天女の羽衣(てんにょのはごろも)

むかしむかし、天女は伊実久(いさねく)集落近くの三原(さんばる)へ降り立ちました。 そこから坂を下り志戸桶の村に入った天女は早町、阿伝を抜け蒲生(かもう)集落に入ると山裾に きれいな水が湧き出る泉を見つけました。 天女はその泉で汗を流そうと泉の脇の木に羽衣をかけ水浴びをする事にしました。

すると、たまたまそこを通りかかった男、 屋樽瀬戸(やたるせと)が木に掛かった衣を見つけました。
『これは珍しいものがある。持って帰って家の宝にしよう!』と衣を手に取ると後ろから
『もし!』 と男を呼び止める声がします。声のしたほうを振り返るとこの世の物とは思えないほど美しい女が焦った様子でこちらを見ています。
『それは私の衣です。持っていかないで下さい。』
あまりの美しさに一目で女を好きになってしまった屋樽瀬戸は 『これは私が見つけた物です。あなたが私の妻(トジ)になってくれるなら返しましょう。』 と言いました。
羽衣がないと天に帰れない女はそれを受け入れ二人は夫婦となったのです。

年月は経ち、二人には一男二女の子供ができました。くらしに困る事もなく幸せに暮らしていたのですが 夫の屋樽瀬戸には一つだけ困った事がありました。それは妻である天人は毎年麦が熟する季節になると麦や稲の穂先のとげを嫌がり羽衣を着て天にのぼってしまうのです。そして稲の取り入れが終わる夏頃になると降りてくるのでした。 毎年毎年忙しい時期になるといなくなってしまう妻に困り果てた屋樽瀬戸は、ある日、羽衣を高倉の稲束の下に隠してしまいました。それからというもの、天に昇るための羽衣を失ってしまった天女は稲麦の取り入れの季節になっても天に昇る事ができず、そればかりを悲しんで過ごしました。

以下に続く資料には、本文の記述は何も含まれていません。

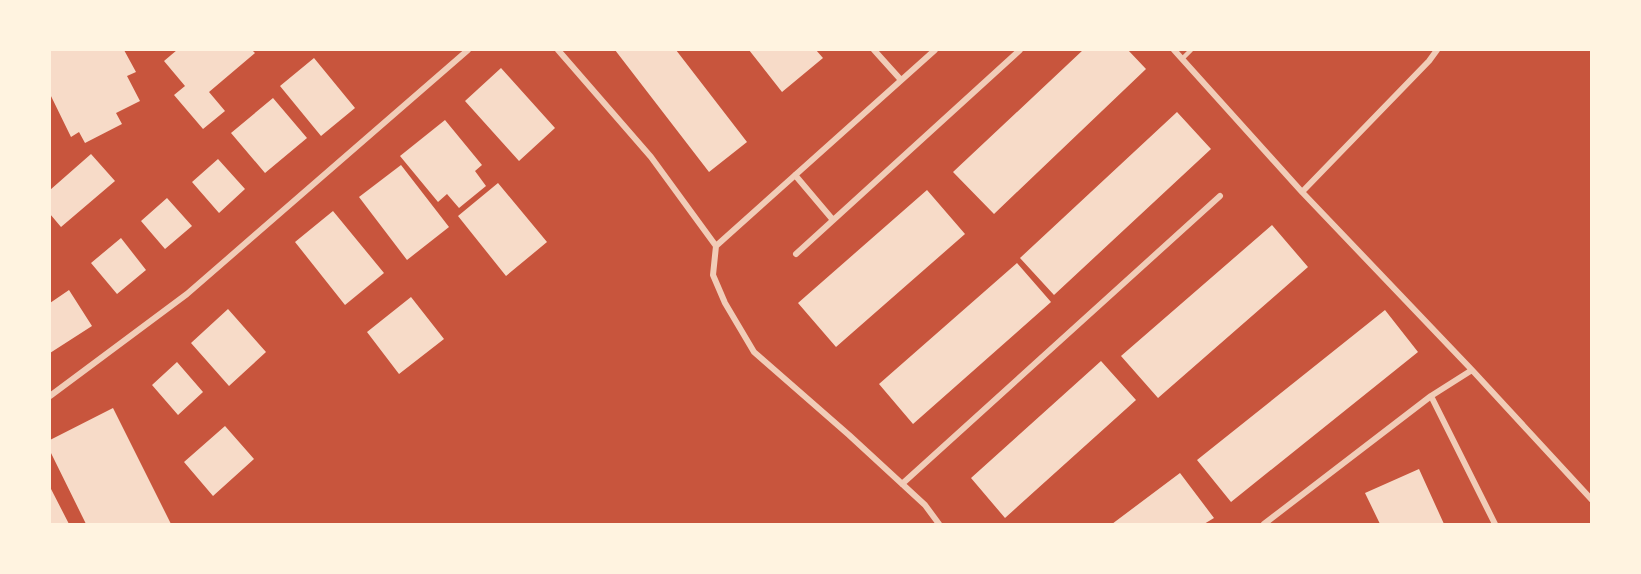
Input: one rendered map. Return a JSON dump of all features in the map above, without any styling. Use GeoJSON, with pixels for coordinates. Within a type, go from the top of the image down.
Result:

そんなある日のこと、上の子が末の子をおんぶしながら子守唄を歌っているのを聞くと、
『アンマーの飛羽や四股御倉(しこおくら)の稲の五束六束の下にあんどう。』
(お母さんの飛羽は四本柱の倉の稲の五束、六束の下にあるよ。)
と歌っています。 母の天女は、すぐ高倉にあがり、五束六束の稲の下を見たら羽衣が見つかりました。 羽衣を身につけた天女は一番下の子を抱いて天へ飛び上がっていき、それきり下界へ降りることは なかったのだそうです。

しかし残した子供を思う天女は、ときどき団子を作りシルドイ(白い鳥)の首にかけて下界への使いを出しました。 シルドイは子供が団子を受け取るまで庭の石の上を動かず、団子を受け取ると喜んで空へ飛び上がっていくのです。 たびたびその光景を目にした屋樽瀬戸はそのシルドイを嫌い殺してしまいました。 それ以後、天と地の交流はぱったりと途絶えてしまったという事です。